Smoking ban worries owners: Many proprietors fear losing customers to nearby towns
DEDHAM - Restaurant and bar owners said they are afraid that an effort to restrict smoking may drive customers to Boston or other towns.
The Board of Health recently gave a green light to draft a non-binding ballot question, which will ask residents whether smoking in restaurants and bars should be banned. The question will go before voters at the March 15 town election.
The fear of losing customers to Boston or other communities may prove unfounded, health officials say. Boston is also headed for a smoking ban, and may have it in place by spring 2003, health officials said.
"By the time voters go to the town election in the spring, there should be a very clear sign that Boston is moving closer to being smoke-free," said D.J Wilson, the tobacco director for the Massachusetts Municipal Association.
The local Board of Health has the power to enact a smoking ban in the town's 90 restaurants without public comment.

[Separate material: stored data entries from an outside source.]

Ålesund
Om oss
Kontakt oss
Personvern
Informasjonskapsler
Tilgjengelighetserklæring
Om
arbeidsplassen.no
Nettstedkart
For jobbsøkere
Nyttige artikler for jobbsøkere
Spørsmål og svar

Officials, however, wanted to gauge public sentiment before changing regulations, according to Health Director Frank Scurti.
"I would prefer it if the ban was universal and not just in Dedham," said Pam Mercadante, guest relations coordinator at Vinny Testa's Bar Ristorante on 233 Elm St., off Providence Highway. "That way, we would not have to worry about losing our customers to Boston."
On an average night, Vinny Testa's sits 60 patrons in its smoking section, which has 11 tables and 35 bar stools, Mercadente said.
Frank Santo, the owner of Isabella at 566 High St., said his restaurant has been smoke free for seven years and business is fine.
Health officials said Dedham is far behind other area communities in regulating smoking in public places.
Westwood, Dover, Needham, Wellesley and Brookline already have smoke-free restaurants, said Eileen Sullivan, acting director of field operations for the state Department of Public Health's tobacco control program.
Norwood and Boston have prohibitions against smoking in restaurants that don't have liquor licenses.
Walpole requires smoking and non-smoking sections in restaurants and bars. Earlier this year, Norwood residents voted in a non-binding ballot question that smoking should not be banned in restaurants and bars.
In fact, nearly a million Massachusetts residents now live in cities or towns with complete bans on smoking in restaurants.
Sullivan said a regional approach called Clean Air Works is aimed at making all towns smoke-free at the same time so businesses do not lose customers. Boston is already involved with Clean Air Works.